Businesses seeking to locate operations in Ireland as an entry point to the European Union should not only be aware of the country’s many advantages, but also potential pitfalls they may encounter in the process. That was the advice of speakers at a conference at the law firm of Duane Morris LLP in New York on March 27.

“The U.S. is re-experiencing America’s 19th century immigration wave – but in reverse,” said Thomas R. Schmuhl, a partner at Duane Morris and co-chair of the firm’s International Practice Group.

“We are going back to where many of our ancestors came from to do business. However, there is something deceptively dangerous about this reversal. Many businesses take abroad an American mindset that affects the way they perceive the world,” Schmuhl said.

Americans erroneously feel that because they are from the U.S., they know the way things are and the way they should be, Schmuhl stated. “They try to juxtapose this on a foreign system – and it does not work out very well. They have tricked themselves into thinking that they understand a foreign country such as Ireland because they speak the same language, have visited it before and have been to St. Patrick’s Day parties,” Schmuhl said.

“One of the dangers Americans encounter when trying to do business in a country like Ireland is that – unlike China, India, or other more ‘foreign’ countries – they think they know what they are doing. However, the degree of understanding and expertise that’s required to successfully conduct business in a foreign country is not going to be attained just by attending a St. Patrick’s Day parade or taking a vacation trip to Killarney,” he said.

“Businesses must come to grips with assuming that things are going to be the same as they are in America. That’s not the case, even in a friendly and quite similar country such as Ireland.”

Companies setting up operations in Ireland must have a detailed plan for accomplishing their goals and follow it closely.

“They must be prepared to correct mistakes as they occur, adjust course in response to changes in circumstances and continually evaluate how things are going,” Schmuhl added.

Stephen Mullan, vice president of emerging business at the IDA (Industrial Development Agency) Ireland, outlined some of the advantages that Ireland offers to businesses.

“Ireland is an ideal entry point for businesses seeking access to the European Union and its population of more than 300 million people. Businesses with operations in Ireland benefit from barrier-free access to the EU’s 28 member countries and its four freedoms – free movement of goods, capital, services, and people,” Mullan said.

More than 1,000 multinational companies have chosen Ireland as their strategic European base. The Emerald Isle has one of the world’s lowest nominal corporate tax rates, 12.5 percent for active businesses.

Other advantages are its predominately young workforce, with a median population age of 35 – the lowest in the EU – and a higher percentage of post-secondary graduates than the U.S. or the U.K.

However, Mullan cautioned that there must be “a legitimate business reason” for wanting to locate in Ireland.

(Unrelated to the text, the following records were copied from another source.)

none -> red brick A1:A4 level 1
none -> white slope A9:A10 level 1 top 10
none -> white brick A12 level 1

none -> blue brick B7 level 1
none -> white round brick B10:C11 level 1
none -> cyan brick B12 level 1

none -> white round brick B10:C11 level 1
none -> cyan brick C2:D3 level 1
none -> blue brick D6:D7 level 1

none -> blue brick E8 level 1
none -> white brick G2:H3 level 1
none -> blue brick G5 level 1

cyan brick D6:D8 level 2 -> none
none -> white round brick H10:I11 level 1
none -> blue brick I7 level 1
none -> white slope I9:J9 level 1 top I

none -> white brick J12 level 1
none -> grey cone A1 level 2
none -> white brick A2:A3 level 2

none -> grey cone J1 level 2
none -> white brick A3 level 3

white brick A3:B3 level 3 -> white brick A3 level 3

“The country’s low corporate tax rate should be among the considerations–but cannot be the sole reason,” he said.
Business seeking to be considered for financial incentives must satisfy the IDA that the assistance is necessary to ensure the establishment or development of the operation and that it is both commercially viable and will provide new employment.

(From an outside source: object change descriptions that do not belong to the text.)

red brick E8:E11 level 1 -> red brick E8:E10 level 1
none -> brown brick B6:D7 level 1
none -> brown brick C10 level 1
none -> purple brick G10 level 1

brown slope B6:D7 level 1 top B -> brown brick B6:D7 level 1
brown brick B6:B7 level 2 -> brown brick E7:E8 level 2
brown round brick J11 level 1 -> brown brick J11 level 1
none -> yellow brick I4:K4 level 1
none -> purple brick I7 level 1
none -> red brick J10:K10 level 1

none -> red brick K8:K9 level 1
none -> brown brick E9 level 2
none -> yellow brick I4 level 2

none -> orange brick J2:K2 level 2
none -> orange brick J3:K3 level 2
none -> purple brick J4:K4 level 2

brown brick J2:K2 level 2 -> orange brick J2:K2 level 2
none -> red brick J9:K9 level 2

Mullan also explained that laws are different in Ireland. “In America, an employment contract can be for an indefinite duration. But under Irish law, an employee with one year of continuous service with a business is entitled to a permanent contract,” Mullan said.

Intellectual property laws are also different. “There is no legislation in Ireland that protects know-how, trade secrets and confidentiality, and IP ownership has to be specifically established by contract. But data protection laws in Ireland are stricter than in the U.S.,” Mullan added.

Andreas McConnell, a partner in the Dublin office of Philip Lee Solicitors, said Ireland’s low corporate tax rate “is cornerstone and is the driver of Ireland’s economic growth. That is there for the long run and isn’t going to change.”

Ireland also provides a 25 percent research and development tax credit for undertaking new and/or additional R&D activity in Ireland.

Michael E. Mathisen, international tax practice leader with the accounting firm ParenteBeard in New York, stressed the importance for businesses to have a good exit strategy for tax purposes. Profits resulting from operations in Ireland receive the country’s low tax rate as long as they remain there. However, the U.S. corporate tax rate – which ranges up to 35 percent – is only deferred and must be paid when profits are repatriated back to America, he said.

Businesses that recognize the potential pitfalls as well as the benefits of setting up operations in Ireland can enjoy enterprises there as successful as those that many of their ancestors established in the U.S., concluded Schmuhl of Duane Morris.